Bishop Glen John Provost
Bishop of Lake Charles
Feast of Christ the King
Cathedral of the Immaculate Conception
Lake Charles, Louisiana
Sunday, November 20, 2016
“He delivered us from the power of darkness.” Colossians 1:13
Troubled times bring out the best and the worst in us. That we live in an age of upheaval goes without saying, and these times require of us a deep and strong faith. As we observe the events that disturb our hearts and minds profoundly, two special messages come to us through our liturgy today. We are closing the Jubilee Year of Mercy and celebrating Christ the King. Let us turn first to mercy.
No better lesson of mercy do we have than the one in the Gospel. We call him the good thief who cries out to Jesus in a supreme act of faith to remember him in the Kingdom (Luke 23:42). Jesus responds that the wretched convict will without delay be with Him in Paradise (Luke 23:43).
I was recently reminded in my meditation of the grisly circumstances of Roman crucifixion. Our crucifixes do not always adequately convey how dreadful it was. Our Lord is depicted as modestly draped. However, the condemned in Roman times were not just nailed to crosses. They were crucified naked. Historians tell us that there is no reason to believe that our Lord was not similarly treated. Imagine the sight.
The humiliation of being entirely exposed was the ultimate commentary of the Roman state on the disdain with which it held the condemned. Under the circumstances, what Jesus said to the “good thief” must have appeared absurd to the crowd gathered around the cross.
But, as God so often does, He takes the absurd and gives it meaning. In this way our crucifix becomes for us the ultimate victory over sin and death. And Christ is a king. He is victor, a triumphant hero, who has delivered us from the powers of darkness.
As I watch the despair so prevalent in the world, I wonder where our faith is in this Gospel message. Do we really believe the proclamation of St. Paul in our second reading today: “He is before all things, and in him all things hold together” (Colossians 1:17). As I listen to the remedies proposed to counter the despair, I am truly puzzled. Do “therapy dogs” and “cry-ins” really satisfy the hunger of the human heart? I truly wonder. We all should.
History tells us that human beings have always struggled and suffered through great calamities. But for Christians to fail to recognize the power of the King from the cross is the real tragedy. The cross reassures a people of faith that the kingdom is never established on the world’s terms. All of our human efforts, even the most noble and well-intentioned, are nothing in comparison to what God can do if we only have faith.
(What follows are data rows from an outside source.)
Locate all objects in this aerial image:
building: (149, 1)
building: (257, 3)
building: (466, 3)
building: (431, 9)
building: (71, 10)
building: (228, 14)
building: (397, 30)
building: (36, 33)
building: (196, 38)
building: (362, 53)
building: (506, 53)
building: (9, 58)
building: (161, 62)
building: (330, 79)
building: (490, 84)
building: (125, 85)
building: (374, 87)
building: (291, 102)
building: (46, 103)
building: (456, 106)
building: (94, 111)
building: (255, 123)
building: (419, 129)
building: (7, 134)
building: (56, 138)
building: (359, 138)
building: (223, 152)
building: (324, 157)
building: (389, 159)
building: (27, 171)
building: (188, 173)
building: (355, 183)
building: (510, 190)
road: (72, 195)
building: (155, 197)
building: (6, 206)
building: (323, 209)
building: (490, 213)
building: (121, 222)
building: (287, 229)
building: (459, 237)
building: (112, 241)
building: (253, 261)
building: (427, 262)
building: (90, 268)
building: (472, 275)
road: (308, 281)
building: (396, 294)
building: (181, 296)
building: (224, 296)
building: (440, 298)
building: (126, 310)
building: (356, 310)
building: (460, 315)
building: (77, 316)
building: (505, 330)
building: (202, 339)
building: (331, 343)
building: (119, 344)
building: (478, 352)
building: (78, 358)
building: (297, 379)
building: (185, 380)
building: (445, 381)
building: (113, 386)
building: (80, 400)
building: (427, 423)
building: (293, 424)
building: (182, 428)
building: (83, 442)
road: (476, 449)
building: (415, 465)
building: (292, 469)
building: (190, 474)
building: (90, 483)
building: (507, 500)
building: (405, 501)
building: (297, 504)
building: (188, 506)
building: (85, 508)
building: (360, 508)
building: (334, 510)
How defeated and absurd Calvary must have seemed. Three men, dying naked on crosses, rejected, defiled, and from that human catastrophe an appeal for mercy and like a king in a royal court, “Jesus of Nazareth” proclaims, “Today you will be with me in Paradise” (Luke 23:43). It is not the crucified who should be shamed but instead those who lack the faith to see the obvious, to comprehend the victory. “For in him all the fullness was pleased to dwell, and through him to reconcile all things for him, making peace by the blood of his cross” (Colossians 1:19-20).